You are viewing a plain text version of this content. The canonical link for it is here.
Posted to common-user@hadoop.apache.org by Jackob Carlsson <ja...@gmail.com> on 2010/08/10 16:00:59 UTC

Hadoop and Cloud computing

Hi,

I am trying to write a thesis proposal about my PhD about usage of hadoop in
cloud computing. I need to find some open problems in cloud computing which
can be addressed by hadoop. I would appreciate if somebody could help me to
find some topics.

Thanks in advance
Jackob

Re: Hadoop and Cloud computing

Posted by Josh Patterson <jo...@cloudera.com>.
Jackob,
Hadoop and MapReduce should not be thought of in the realm of only
text based processing; projects like the openPDC have shown Map Reduce
to be a very good at processing TBs of high resolution timeseries data
(from binary formats). Take a look at the "powered by" page on
hadoop.apache.org to look for other ideas as well.

In terms of architecture, there are some interesting discussions in
the HBase realm about dealing with hot spots and how HBase and HDFS
work together. You might ask Jonathan Gray or Michael Stack over in
the hbase irc channel about what they are facing, I'm sure they would
provide you with an interesting discussion.

Josh

On Wed, Aug 11, 2010 at 12:42 PM, Jackob Carlsson
<ja...@gmail.com> wrote:
> Hi Josh,
>
> I would say the second case. As you know MapReduce algorithms more or less
> fits with text pressing but I'm looking for some issues such as large scale
> data handling. I would appreciate if you can point me to some related topics
> if you know.
>
> Best regards,
> Jackob
>
>
>
>
> On Wed, Aug 11, 2010 at 5:10 PM, Josh Patterson <jo...@cloudera.com> wrote:
>
>> Jackob,
>> Are you looking for problems to solve with Map Reduce on Hadoop or
>> open problems to be solved in the architecture of hadoop?
──────────
### YOUR INSTRUCTIONS
In the Hadoop thread, which project does Josh Patterson name as having shown MapReduce to be very good at processing terabytes of high-resolution timeseries data? The lines after this point are separate from the Hadoop thread.

### DATA LISTING
──────────
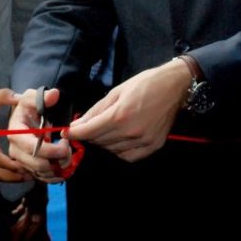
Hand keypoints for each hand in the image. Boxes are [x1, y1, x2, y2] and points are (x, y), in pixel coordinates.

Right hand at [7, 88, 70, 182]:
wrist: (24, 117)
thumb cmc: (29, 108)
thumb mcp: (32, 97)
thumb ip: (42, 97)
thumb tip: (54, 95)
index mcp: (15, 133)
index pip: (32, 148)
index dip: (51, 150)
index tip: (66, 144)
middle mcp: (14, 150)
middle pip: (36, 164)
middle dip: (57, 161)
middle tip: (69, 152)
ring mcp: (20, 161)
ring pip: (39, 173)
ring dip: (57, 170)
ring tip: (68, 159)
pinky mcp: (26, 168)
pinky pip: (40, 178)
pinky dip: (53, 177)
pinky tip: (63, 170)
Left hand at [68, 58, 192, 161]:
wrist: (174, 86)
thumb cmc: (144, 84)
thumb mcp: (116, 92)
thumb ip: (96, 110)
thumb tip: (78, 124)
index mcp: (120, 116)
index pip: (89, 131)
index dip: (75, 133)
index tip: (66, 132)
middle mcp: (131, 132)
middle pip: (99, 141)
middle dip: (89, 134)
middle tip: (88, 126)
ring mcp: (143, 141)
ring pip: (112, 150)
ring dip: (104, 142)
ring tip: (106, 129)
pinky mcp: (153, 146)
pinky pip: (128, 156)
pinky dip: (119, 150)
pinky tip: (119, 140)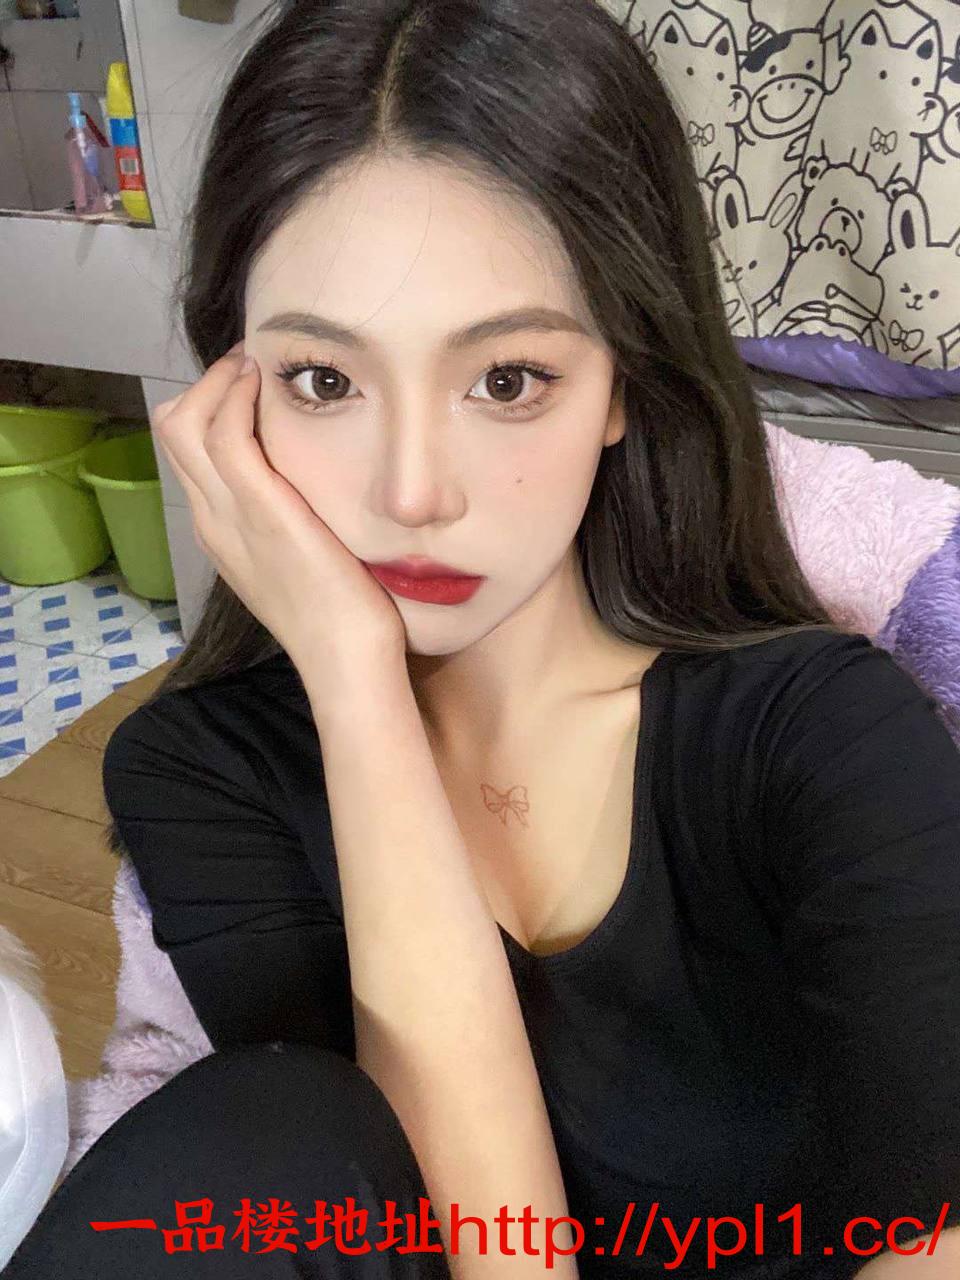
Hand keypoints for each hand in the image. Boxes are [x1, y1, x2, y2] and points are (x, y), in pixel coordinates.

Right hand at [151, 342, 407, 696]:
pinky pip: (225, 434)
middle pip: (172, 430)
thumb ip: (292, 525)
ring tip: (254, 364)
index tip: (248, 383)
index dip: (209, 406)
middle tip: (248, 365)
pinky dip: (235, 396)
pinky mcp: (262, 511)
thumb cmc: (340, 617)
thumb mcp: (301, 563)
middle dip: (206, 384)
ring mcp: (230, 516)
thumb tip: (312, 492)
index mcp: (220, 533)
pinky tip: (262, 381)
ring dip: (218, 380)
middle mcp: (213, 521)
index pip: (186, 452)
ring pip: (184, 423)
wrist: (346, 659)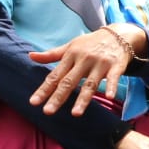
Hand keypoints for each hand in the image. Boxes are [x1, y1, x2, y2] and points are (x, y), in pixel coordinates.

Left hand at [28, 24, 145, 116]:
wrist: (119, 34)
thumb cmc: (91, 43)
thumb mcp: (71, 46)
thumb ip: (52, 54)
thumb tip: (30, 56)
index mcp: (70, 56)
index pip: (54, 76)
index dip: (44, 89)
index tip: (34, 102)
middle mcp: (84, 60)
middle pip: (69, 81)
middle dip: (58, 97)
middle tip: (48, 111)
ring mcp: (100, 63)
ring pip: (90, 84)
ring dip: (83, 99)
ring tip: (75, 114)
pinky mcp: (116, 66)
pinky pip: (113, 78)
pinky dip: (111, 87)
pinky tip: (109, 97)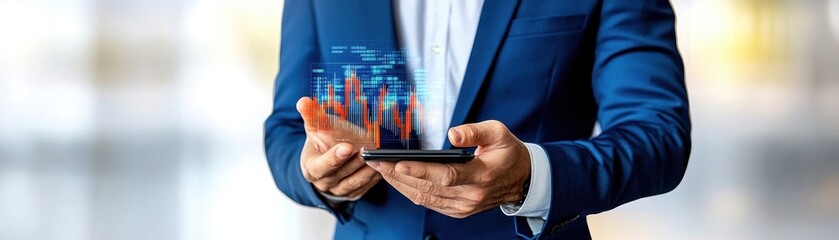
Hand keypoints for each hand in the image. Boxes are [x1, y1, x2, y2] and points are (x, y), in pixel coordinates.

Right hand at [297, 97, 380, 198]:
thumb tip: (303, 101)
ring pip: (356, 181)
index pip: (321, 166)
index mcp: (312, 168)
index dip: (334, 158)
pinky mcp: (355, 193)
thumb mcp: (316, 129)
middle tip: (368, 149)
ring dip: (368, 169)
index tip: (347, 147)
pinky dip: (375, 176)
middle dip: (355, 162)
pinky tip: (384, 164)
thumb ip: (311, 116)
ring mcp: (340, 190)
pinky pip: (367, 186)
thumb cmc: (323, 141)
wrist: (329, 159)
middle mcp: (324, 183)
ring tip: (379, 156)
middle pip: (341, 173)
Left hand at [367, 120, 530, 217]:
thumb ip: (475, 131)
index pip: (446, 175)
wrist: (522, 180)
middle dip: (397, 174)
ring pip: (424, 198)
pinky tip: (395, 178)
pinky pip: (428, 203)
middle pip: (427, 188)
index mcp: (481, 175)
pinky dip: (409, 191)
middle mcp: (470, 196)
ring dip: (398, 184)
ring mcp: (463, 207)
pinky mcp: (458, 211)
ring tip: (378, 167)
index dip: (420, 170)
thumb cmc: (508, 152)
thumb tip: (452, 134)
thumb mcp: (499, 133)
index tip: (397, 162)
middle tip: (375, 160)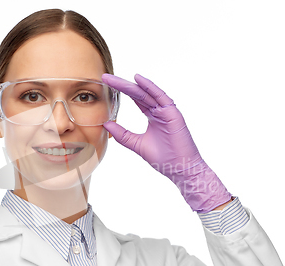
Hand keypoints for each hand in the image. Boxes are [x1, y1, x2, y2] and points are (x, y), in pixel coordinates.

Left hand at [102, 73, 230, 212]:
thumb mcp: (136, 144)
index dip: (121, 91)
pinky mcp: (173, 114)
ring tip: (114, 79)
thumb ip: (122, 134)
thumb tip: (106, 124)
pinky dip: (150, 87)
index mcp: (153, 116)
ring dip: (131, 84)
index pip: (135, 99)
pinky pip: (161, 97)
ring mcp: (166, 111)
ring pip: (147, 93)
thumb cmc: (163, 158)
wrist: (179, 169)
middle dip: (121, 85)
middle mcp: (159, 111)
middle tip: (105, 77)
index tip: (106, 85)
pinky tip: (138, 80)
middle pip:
──────────
### ANSWER
The openPDC.